Thursday, July 19, 2012

Salt 'n Pepper

I'm proud to announce to you the opening of Salt 'n Pepper, the best Indian Restaurant in Ghent. My friend and her husband are the new owners of this place, that serves the Indian Mughlai Cuisine. All dishes are prepared on the spot and are super fresh. The chef integrates a special variety of herbs and spices. The ingredients of the Mughlai Cuisine are carefully selected. We talk cayenne pepper, cloves, cinnamon, ginger and garlic, to name a few. Indian food is good for you. It has plenty of vegetables and fresh herbs to tickle your taste buds.

papadum
Starting with the typical Indian home made roasted fennel papadums is just wow! Not to be compared to the store bought version: absolutely not edible.

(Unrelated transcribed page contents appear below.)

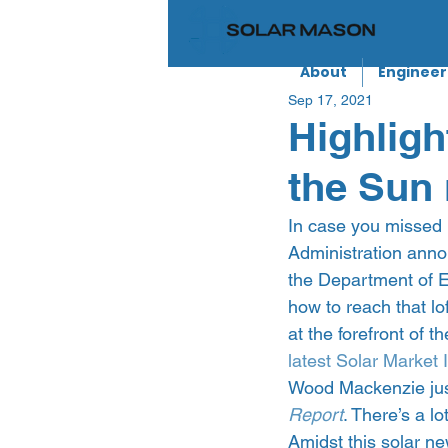
About
Engineer
Sep 17, 2021
Highligh
the Sun 
In case you missed i
Administration anno
the Department of E
how to reach that lof
at the forefront of 
latest Solar Market 
Wood Mackenzie just
Report
. There’s a lo
Amidst this solar n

Dip your papadums (they could be compared to very thin crackers) in the accompanied sauces or chutneys.
samosa
We tried the samosa's to experience the street life of India. Apparently every streetcorner in India has samosa stands, just like we have our French Frie places. These deepfried triangles contain  minced meat and an exquisite pallet of flavor.
We asked for the vegetarian version, just for the hang of it. We got two and I wanted to ask some more, but we had other dishes coming up.
My friend had Matar Gosht, a lamb stew with peas, onions and tomatoes. The smell of turmeric, cumin and nutmeg was overwhelming. I even dared to pick a piece of lamb, although I am not a lamb lover. I must say: the meat was very tender. I still prefer vegetarian dishes, but the lamb was sweet. A side dish of white rice came with the stew.
Durbari Aloo
My favorite dish of Bombay Potatoes is called Durbari Aloo (aloo meaning: potatoes) in Salt 'n Pepper. It's a tasteful dish of baked potatoes,
tomatoes, mustard seeds, onions, ginger, cumin, coriander and fenugreek leaves.  It was rather spicy - a bit too spicy for me - so next time I'll ask to tone the spices down a bit. But I loved it! I dipped my freshly baked Naan bread (baked right there on the spot in a authentic Tandoori oven) in the sauce of the Durbari Aloo and I truly tasted India. My rice pilau was moist and a great side dish.
I wish I could have had yellow Pakistani mango for dessert. I will tip the owner about serving this delicious Pakistani fruit in his restaurant. It's just so sweet by nature and totally different from the more common green/red mangoes we know.
It was a wonderful visit. I hope to go back soon and have some more Indian Chai to quench my thirst after a delicious meal.